Brazilian football club (founded 2005)

Capital Clube de Futebol, known in English as Capital CF, is a Brazilian football club based in Paranoá, Distrito Federal. The club was formerly known as Sociedade Esportiva Maringá and Capital/Cristalina.

==History==
The club was founded on 5 July 2005, as Sociedade Esportiva Maringá. They won the Campeonato Brasiliense Second Level in 2005, after they defeated Ceilandense in the final. Capital won the Campeonato Brasiliense Third Level in 2009, after they defeated Bosque Formosa in the final. Capital joined a partnership with Goiás state club Cristalina Futebol Clube in August 2011, and adopted the name Capital/Cristalina. They changed the name back to Capital CF in the end of the year.

Between 2017 and 2019, the team had a partnership with Clube Desportivo Futebol Universidade de Brasília and used the name Capital/UNB.

In 2024, the team has reached the finals of the Campeonato Brasiliense for the first time after defeating Brasiliense on the semifinals, qualifying for the 2025 seasons of Campeonato Brasileiro Série D, Copa Verde and Copa do Brasil.

The team's main rival is Legião FC, who plays the "Clássico do Rock" (Rock and Roll Derby) with them.
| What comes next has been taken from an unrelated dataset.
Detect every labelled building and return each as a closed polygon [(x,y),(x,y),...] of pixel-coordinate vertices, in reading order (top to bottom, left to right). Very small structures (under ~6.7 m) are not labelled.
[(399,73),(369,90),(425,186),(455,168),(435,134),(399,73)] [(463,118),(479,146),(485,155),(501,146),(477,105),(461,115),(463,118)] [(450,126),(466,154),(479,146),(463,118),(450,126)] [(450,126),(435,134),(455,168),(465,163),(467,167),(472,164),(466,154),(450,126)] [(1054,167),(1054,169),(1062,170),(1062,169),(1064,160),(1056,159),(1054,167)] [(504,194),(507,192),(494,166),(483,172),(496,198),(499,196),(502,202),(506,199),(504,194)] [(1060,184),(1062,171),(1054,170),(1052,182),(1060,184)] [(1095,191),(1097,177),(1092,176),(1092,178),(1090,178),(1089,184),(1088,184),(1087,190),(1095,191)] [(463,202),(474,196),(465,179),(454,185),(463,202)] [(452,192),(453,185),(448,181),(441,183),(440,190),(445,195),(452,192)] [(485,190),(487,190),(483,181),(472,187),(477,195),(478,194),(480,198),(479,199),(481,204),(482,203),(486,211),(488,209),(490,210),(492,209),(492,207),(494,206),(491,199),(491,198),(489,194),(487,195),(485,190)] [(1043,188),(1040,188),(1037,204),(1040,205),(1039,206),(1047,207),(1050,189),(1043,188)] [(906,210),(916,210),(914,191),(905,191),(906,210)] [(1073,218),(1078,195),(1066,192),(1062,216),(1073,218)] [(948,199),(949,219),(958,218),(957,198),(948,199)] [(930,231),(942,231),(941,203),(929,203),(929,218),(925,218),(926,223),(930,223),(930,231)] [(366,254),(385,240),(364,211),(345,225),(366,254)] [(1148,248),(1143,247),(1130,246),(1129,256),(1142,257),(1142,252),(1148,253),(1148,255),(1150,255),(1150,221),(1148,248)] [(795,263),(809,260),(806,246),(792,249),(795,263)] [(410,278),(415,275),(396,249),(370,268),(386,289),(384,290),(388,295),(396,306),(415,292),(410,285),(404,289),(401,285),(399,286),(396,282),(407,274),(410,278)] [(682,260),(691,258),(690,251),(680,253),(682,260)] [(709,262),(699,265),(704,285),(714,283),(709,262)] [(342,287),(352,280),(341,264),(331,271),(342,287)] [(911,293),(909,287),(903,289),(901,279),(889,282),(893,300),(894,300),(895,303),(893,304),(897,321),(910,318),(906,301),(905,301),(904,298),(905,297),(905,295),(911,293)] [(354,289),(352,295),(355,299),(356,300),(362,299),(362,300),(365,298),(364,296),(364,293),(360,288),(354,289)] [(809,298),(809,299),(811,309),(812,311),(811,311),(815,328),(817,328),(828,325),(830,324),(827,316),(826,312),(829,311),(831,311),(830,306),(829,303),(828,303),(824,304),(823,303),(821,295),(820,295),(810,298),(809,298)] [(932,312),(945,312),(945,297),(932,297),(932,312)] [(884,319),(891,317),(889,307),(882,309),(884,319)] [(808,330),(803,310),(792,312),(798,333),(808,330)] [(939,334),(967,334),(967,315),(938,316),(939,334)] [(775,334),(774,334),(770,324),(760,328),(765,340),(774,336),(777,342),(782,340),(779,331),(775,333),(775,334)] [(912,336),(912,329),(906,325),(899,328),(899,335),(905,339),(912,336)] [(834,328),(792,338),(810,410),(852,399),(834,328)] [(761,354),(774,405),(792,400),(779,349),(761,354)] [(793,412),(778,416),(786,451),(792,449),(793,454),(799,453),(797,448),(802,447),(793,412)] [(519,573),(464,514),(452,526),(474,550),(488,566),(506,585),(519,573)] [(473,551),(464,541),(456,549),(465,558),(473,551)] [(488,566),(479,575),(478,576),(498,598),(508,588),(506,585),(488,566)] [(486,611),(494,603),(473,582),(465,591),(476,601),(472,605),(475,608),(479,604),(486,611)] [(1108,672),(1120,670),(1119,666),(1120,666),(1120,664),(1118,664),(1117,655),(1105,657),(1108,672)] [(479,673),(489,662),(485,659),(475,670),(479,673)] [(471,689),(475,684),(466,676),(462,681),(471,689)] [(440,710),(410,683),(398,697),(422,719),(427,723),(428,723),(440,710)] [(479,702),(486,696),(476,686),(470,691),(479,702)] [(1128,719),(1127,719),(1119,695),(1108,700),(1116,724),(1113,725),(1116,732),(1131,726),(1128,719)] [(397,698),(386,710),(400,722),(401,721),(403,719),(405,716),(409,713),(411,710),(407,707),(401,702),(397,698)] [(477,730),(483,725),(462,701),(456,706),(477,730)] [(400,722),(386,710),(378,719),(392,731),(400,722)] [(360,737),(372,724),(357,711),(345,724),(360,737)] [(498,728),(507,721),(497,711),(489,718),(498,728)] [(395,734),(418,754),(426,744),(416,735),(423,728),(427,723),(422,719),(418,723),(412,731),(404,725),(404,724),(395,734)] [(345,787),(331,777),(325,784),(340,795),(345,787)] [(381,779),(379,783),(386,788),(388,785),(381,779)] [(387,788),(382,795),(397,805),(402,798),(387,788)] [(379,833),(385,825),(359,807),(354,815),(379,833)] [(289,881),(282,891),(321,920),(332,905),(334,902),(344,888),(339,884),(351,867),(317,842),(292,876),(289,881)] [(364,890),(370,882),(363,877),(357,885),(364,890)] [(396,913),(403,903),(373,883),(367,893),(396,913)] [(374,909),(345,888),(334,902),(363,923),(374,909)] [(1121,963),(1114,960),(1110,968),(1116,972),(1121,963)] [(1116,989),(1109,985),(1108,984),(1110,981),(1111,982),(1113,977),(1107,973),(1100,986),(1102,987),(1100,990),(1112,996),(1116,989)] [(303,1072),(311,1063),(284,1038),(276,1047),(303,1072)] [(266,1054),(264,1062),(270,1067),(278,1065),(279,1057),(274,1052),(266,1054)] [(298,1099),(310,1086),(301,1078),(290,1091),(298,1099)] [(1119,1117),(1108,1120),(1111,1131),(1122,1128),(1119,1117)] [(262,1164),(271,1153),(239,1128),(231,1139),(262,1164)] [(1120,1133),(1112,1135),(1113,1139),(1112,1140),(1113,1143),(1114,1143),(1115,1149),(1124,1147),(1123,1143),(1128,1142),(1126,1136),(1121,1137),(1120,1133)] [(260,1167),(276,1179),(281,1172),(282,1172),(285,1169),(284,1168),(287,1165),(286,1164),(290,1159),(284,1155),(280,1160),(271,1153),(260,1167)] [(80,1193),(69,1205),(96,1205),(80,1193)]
The name is related to two popular bands originated in Brasília, Capital Inicial and Legião Urbana.

==Honours==
===State===
- Campeonato Brasiliense
  - Runners-up (1): 2024, 2025
- Campeonato Brasiliense Second Division
  - Winners (2): 2005, 2018
- Campeonato Brasiliense Third Division
  - Winners (1): 2009

=== Women's Football ===
- Campeonato Brasiliense de Futebol Feminino
  - Winners (1): 2013

==Stadium==

Capital Clube de Futebol play some home games at Estádio Nacional de Brasília, commonly known as Estádio Mané Garrincha. The stadium has a maximum capacity of 72,200 people. They also play home games at JK Stadium. The stadium has a maximum capacity of 10,000 people.